* [SUPPLIED DATA]:
=-=-=

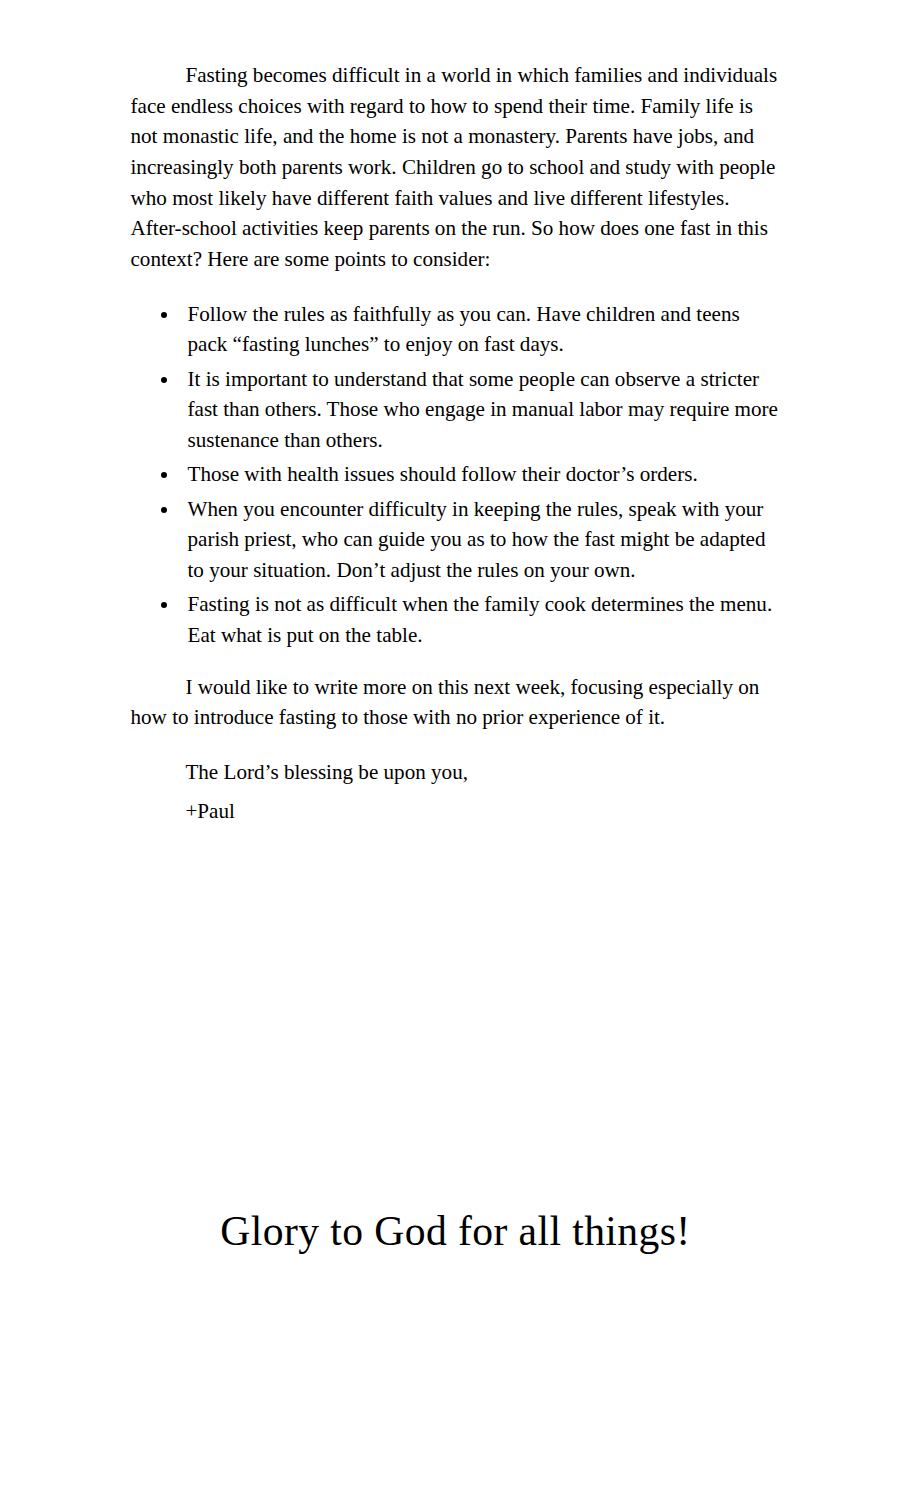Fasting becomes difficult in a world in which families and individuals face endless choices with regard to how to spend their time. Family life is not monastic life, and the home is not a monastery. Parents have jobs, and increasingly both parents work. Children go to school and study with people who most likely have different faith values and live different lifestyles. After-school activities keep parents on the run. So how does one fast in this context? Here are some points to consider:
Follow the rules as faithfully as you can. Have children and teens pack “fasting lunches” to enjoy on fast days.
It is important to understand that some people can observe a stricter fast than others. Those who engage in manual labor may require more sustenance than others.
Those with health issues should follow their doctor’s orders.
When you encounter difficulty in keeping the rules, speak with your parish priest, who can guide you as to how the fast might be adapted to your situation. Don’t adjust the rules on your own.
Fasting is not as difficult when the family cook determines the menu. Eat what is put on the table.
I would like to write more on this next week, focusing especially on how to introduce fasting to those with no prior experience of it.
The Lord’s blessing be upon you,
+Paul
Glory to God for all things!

=-=-=

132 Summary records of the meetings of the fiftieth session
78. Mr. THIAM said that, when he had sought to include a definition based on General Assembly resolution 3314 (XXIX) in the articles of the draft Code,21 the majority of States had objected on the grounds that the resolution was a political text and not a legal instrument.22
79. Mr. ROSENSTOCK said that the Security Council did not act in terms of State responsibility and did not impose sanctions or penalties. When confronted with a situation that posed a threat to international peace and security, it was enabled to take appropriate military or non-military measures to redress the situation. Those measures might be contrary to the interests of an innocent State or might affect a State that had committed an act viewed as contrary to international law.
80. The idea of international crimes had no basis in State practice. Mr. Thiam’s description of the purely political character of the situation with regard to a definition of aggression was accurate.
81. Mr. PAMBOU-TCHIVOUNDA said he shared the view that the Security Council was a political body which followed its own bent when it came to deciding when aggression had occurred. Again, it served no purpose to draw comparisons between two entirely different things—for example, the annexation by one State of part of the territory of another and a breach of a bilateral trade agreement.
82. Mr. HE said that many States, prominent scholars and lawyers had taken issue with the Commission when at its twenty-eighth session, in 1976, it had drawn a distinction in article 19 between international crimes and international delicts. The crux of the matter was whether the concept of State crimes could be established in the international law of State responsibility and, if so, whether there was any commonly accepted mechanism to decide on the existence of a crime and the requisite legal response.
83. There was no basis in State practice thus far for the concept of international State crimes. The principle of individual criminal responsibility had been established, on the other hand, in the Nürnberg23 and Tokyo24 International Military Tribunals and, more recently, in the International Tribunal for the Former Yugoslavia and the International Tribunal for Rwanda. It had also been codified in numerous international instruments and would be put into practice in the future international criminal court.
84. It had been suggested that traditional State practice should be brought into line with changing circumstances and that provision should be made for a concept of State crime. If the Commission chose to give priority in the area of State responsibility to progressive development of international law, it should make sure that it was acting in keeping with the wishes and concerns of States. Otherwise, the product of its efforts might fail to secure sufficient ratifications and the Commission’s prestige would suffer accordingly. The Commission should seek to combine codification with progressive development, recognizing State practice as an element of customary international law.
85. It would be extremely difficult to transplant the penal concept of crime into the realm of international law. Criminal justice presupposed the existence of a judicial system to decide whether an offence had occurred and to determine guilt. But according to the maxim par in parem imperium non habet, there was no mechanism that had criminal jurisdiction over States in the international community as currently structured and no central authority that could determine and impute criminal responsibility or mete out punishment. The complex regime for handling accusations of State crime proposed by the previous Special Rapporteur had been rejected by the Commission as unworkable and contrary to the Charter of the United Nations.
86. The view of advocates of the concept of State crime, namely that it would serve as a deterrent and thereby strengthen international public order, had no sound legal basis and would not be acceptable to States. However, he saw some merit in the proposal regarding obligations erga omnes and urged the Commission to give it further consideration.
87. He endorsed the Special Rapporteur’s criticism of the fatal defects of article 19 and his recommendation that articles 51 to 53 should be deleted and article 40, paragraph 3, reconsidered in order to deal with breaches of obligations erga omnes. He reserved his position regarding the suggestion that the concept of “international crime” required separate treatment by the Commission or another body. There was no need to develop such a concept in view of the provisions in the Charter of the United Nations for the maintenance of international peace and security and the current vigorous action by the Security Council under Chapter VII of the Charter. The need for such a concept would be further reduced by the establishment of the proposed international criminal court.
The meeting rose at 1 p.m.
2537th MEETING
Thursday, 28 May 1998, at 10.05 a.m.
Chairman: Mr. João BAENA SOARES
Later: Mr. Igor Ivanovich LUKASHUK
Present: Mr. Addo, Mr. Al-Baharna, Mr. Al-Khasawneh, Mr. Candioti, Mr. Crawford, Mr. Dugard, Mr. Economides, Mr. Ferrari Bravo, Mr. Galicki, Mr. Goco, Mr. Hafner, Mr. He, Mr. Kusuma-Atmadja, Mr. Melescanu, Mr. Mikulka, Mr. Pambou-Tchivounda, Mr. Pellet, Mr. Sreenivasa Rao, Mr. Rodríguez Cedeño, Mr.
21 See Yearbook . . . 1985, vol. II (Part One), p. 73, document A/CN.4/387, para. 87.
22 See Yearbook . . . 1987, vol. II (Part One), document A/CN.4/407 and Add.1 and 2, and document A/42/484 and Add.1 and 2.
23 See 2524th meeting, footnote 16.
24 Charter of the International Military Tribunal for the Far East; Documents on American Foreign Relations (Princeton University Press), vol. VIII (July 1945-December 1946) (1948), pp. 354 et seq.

=-=-=

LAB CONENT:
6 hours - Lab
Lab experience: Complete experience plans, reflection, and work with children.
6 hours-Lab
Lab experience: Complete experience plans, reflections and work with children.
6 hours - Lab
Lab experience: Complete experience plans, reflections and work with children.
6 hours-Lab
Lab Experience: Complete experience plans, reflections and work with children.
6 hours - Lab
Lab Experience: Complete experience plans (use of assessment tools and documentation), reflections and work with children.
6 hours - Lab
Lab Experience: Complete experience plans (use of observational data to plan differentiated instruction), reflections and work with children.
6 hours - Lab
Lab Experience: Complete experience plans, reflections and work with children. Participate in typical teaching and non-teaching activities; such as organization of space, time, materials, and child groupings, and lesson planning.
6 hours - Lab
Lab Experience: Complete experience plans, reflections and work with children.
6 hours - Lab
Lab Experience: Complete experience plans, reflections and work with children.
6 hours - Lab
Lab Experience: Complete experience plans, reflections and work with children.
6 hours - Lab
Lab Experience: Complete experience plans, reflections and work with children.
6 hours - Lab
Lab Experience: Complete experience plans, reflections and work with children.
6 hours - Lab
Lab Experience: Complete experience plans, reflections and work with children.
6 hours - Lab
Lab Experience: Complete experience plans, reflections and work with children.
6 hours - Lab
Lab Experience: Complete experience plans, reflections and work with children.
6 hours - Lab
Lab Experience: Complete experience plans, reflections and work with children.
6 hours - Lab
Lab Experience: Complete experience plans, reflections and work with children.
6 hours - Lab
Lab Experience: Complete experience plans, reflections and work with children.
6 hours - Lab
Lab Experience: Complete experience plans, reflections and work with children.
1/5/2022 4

=-=-=

* [EXERCISE DETAILS]: A clean copy is needed of the lines above from the one with "Fasting becomes difficult" up to and including the one with "Glory to God for all things!". Please set it down exactly, with no pictures.

* [TASK RESPONSE]:
Fasting becomes difficult in a world in which families and individuals face endless choices with regard to how to spend their time. Family life is not monastic life, and the home is not a monastery. Parents have jobs, and increasingly both parents work. Children go to school and study with people who most likely have different faith values and live different lifestyles. After-school activities keep parents on the run. So how does one fast in this context? Here are some points to consider:
Follow the rules as faithfully as you can. Have children and teens pack “fasting lunches” to enjoy on fast days.
It is important to understand that some people can observe a stricter fast than others. Those who engage in manual labor may require more sustenance than others.
Those with health issues should follow their doctor’s orders.
When you encounter difficulty in keeping the rules, speak with your parish priest, who can guide you as to how the fast might be adapted to your situation. Don’t adjust the rules on your own.
Fasting is not as difficult when the family cook determines the menu. Eat what is put on the table.
I would like to write more on this next week, focusing especially on how to introduce fasting to those with no prior experience of it.
The Lord’s blessing be upon you,
+Paul
Glory to God for all things!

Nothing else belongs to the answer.